- Extrait du texte
Texte intégral
Je tiens tout d'abord, monsieur le Secrétaire général, à vous remercier de votre invitation. C'est la première fois qu'un garde des Sceaux est invité au Congrès de votre organisation et j'y vois une signification particulière : l'affirmation d'une volonté de dialogue.
Cette volonté qui est aussi la mienne se double d'une autre volonté : celle de progresser.
Cette double volonté impose un langage de vérité. Je ne suis pas venu vous vendre des illusions. Je suis venu vous dire : « Voici les données, voici les marges, voilà les limites ».
Vous savez que, sitôt ma nomination, j'ai tenu à rencontrer les personnels pénitentiaires, à Fresnes, dans leur cadre professionnel. Ce contact direct, qui a été prolongé à l'occasion d'autres visites, m'a permis d'entendre et de mesurer les exigences que comportent vos métiers.
Rien ne remplace ce contact direct, même s'il peut quelquefois être vif et je sais également user de la franchise quand elle s'impose.
Je perçois dans vos revendications deux aspects : la nécessité d'une reconnaissance, une inquiétude pour l'avenir.
I. – La nécessité d'une reconnaissance
La nature réelle de votre profession est méconnue. Au-delà de la mission essentielle, immédiate, indispensable, dangereuse parfois de sécurité et de surveillance, il existe une dimension humaine que je veux souligner.
Vous êtes le lien humain, constant, quotidien, avec le détenu.
Je suis pour ma part persuadé que votre seule présence, le simple bruit du pas de la ronde qui s'approche a quelquefois suffit à stopper un processus d'angoisse, le début d'un acte de désespérance. La vigilance de tous les instants, l'attention portée aux détenus, la rapidité dans l'exécution de vos diverses tâches constituent cet ensemble impalpable de perceptions et de réactions qui font le contact humain.

- Données fournies

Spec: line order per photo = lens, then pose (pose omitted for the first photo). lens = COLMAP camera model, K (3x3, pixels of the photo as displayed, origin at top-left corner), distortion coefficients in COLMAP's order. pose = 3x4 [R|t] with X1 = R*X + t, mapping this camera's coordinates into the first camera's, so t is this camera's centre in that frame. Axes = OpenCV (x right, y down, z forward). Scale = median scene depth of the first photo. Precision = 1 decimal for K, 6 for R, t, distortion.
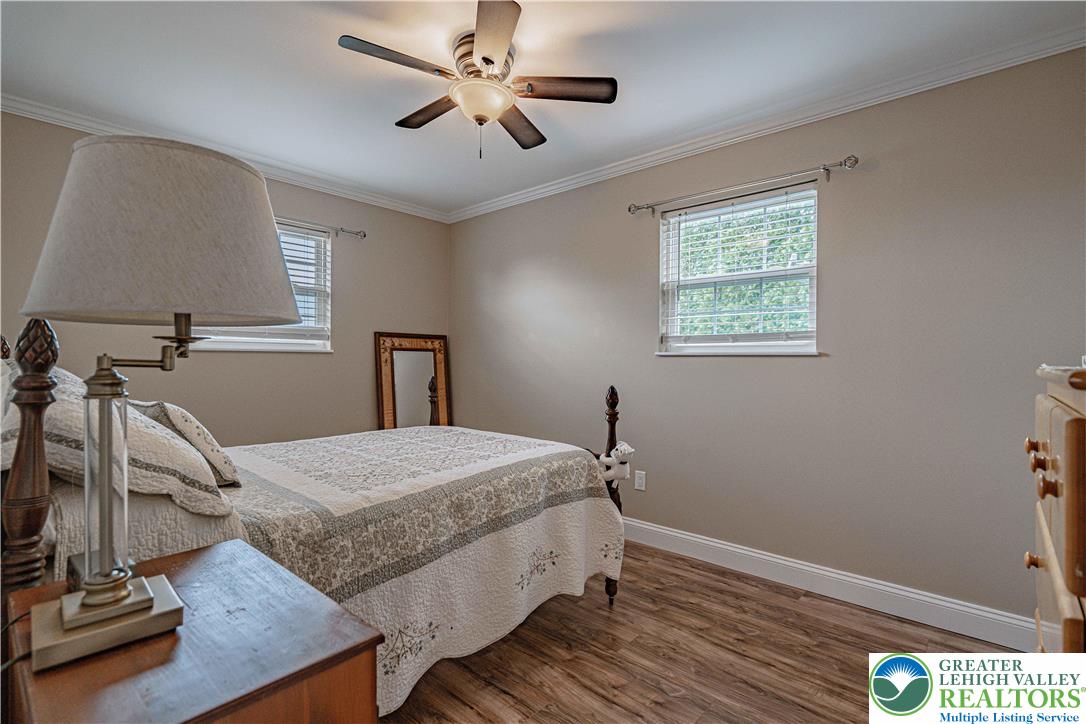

- À compléter
1/ D'après le discours, en quel lieu le garde des Sceaux a-t-il rencontré les personnels pénitentiaires sitôt sa nomination ?
2/ Indiquez si chacune des affirmations suivantes concorde avec le discours, en justifiant par les mots exacts du texte.
(a) Le garde des Sceaux est invité pour la première fois au Congrès de cette organisation.
(b) L'orateur déclare être venu vendre des illusions.
(c) Les revendications comportent trois aspects.
3/ Extrayez du discours, sans rien modifier, tout le passage allant de « Je suis pour » jusqu'à « le contact humain. ».

- Corrigé des activités
1/ À Fresnes, dans leur cadre professionnel.

2/
(a) Oui : « C'est la première fois qu'un garde des Sceaux est invité au Congrès de votre organisation ».
(b) Non : « Je ne suis pas venu vous vendre des illusions. »
(c) Non : « Je perçois dans vos revendications deux aspects ».

3/
Je suis pour ma part persuadé que votre seule présence, le simple bruit du pas de la ronde qui s'approche a quelquefois suffit à stopper un processus d'angoisse, le début d'un acte de désespérance. La vigilance de tous les instants, l'attention portée aux détenus, la rapidité dans l'exécution de vos diverses tâches constituent cet ensemble impalpable de perceptions et de réactions qui font le contact humain.